Hi, I see some problem with data like observation from 3rd column printed in next rows.
Train data: Row number 3066, 4495, 12441, 12446, 13072, 16589,…
Test data: Row number 252, 1704, 1722, 2736, 3299, 3392,…

This may create problem while handling, manipulating, modeling data.

1 Like

I noticed the same thing too.

I also noticed the row below each “problematic row” is one column short.

So what I did I copied the data from the “below row” from Column B to the Column AN to the “above row” Column C to Column AO.

This also aligns the “Submission Format” sequence_id Column to the “Test_Values” sequence_id Column.

I think that’s the trick! If not, let me know…

1 Like

Thanks for flagging @Sachin and @dylan89! Can you tell us where you’re seeing this issue? Is this in pandas, a csv reader of some kind, or something else?

Sure thing! I’m using Excel to read your CSV, and here’s an example to what the errors look (from the train_values.csv)…

CSV Error

Hope that helps…

I did the same thing, but I’m not sure about the sequence. Should it be from the same row or the row below that?

Yes, I found this while going through the csv file. There are at least 10 such cases I found in train data. Same with test data. When we try to summarize or model data, this will create problem as in these cases above seqruence will be used as sequence_id and missing data etc.

Hi guys.
This could possibly be Excel-related bug.

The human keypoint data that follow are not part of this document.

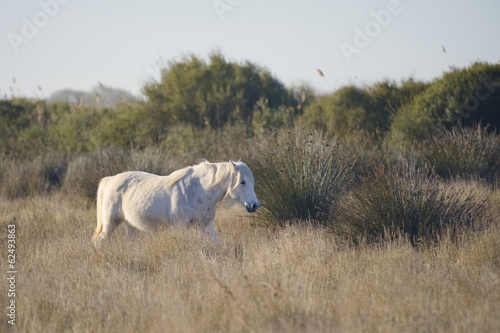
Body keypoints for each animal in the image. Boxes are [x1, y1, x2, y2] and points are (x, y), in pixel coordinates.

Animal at [91, 160, 260, 245]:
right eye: (242, 182)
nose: (254, 205)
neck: (199, 190)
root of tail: (110, 179)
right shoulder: (179, 226)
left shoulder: (206, 225)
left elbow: (217, 243)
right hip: (110, 223)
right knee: (99, 241)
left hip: (131, 226)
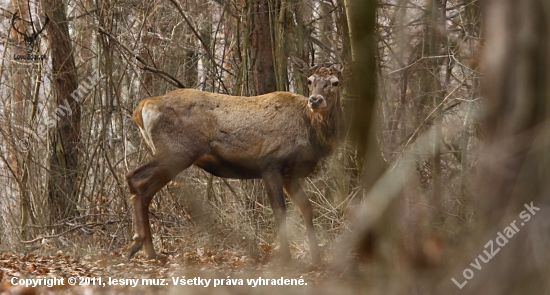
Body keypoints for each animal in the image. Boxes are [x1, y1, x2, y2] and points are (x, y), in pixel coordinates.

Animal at [127, 59, 344, 264]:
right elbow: (280, 211)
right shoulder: (271, 163)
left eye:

I use pandas and don’t see any of this. E.g.:
изображение
When I check unique values of binary features they are always (0, 1), too.
Also while talking about specific row I’d suggest not to use row numbers but sequence_id instead since it’s unique.

1 Like

This is probably an excel bug. If I had to guess, I would say that excel is hitting the maximum number of characters in a cell, and for some reason is truncating the line or something.

Using pandas, I did not have this issue. However, if you opened the file in excel and then saved it you likely corrupted the file.

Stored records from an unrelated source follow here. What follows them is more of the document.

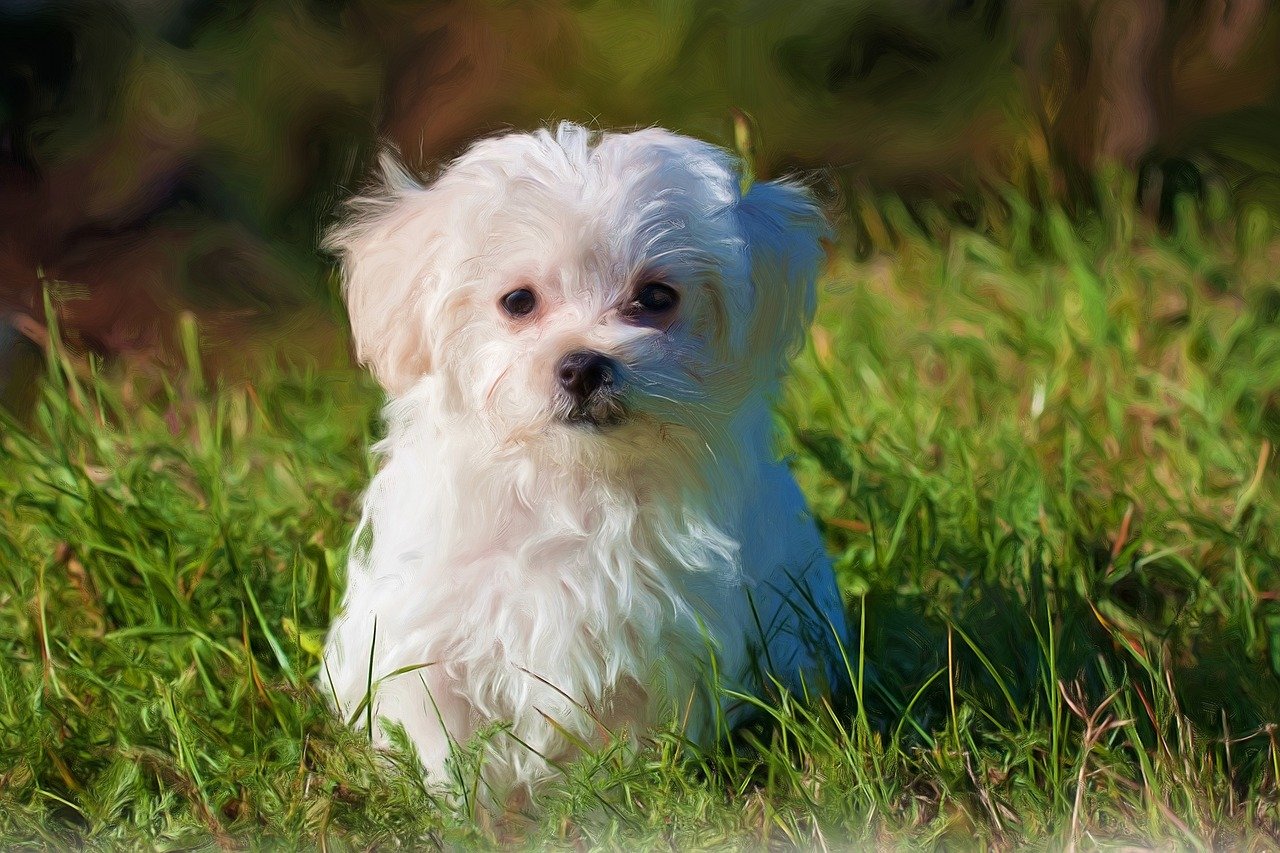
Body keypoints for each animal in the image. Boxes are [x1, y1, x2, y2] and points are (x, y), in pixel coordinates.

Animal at [322, 122, 849, 799]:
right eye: (518, 301)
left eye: (656, 296)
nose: (582, 365)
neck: (571, 482)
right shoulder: (430, 631)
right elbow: (444, 739)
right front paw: (464, 807)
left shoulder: (662, 643)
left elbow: (635, 738)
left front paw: (620, 799)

If you’re going to be using excel, I would recommend saving that column into a text file specifically.

2 Likes

@Anthrop and @mike.icaza are right - it appears to be an Excel issue. The maximum character limit per cell in excel is 32,767 characters. There are definitely sequences longer than that in the dataset.

As others have mentioned, this limit does not exist in Pandas. It also does not exist in LibreOffice Calc, but it seems like you may have already found other ways around it. I hope that helps @dylan89 and @Sachin ! Thanks again for flagging.

1 Like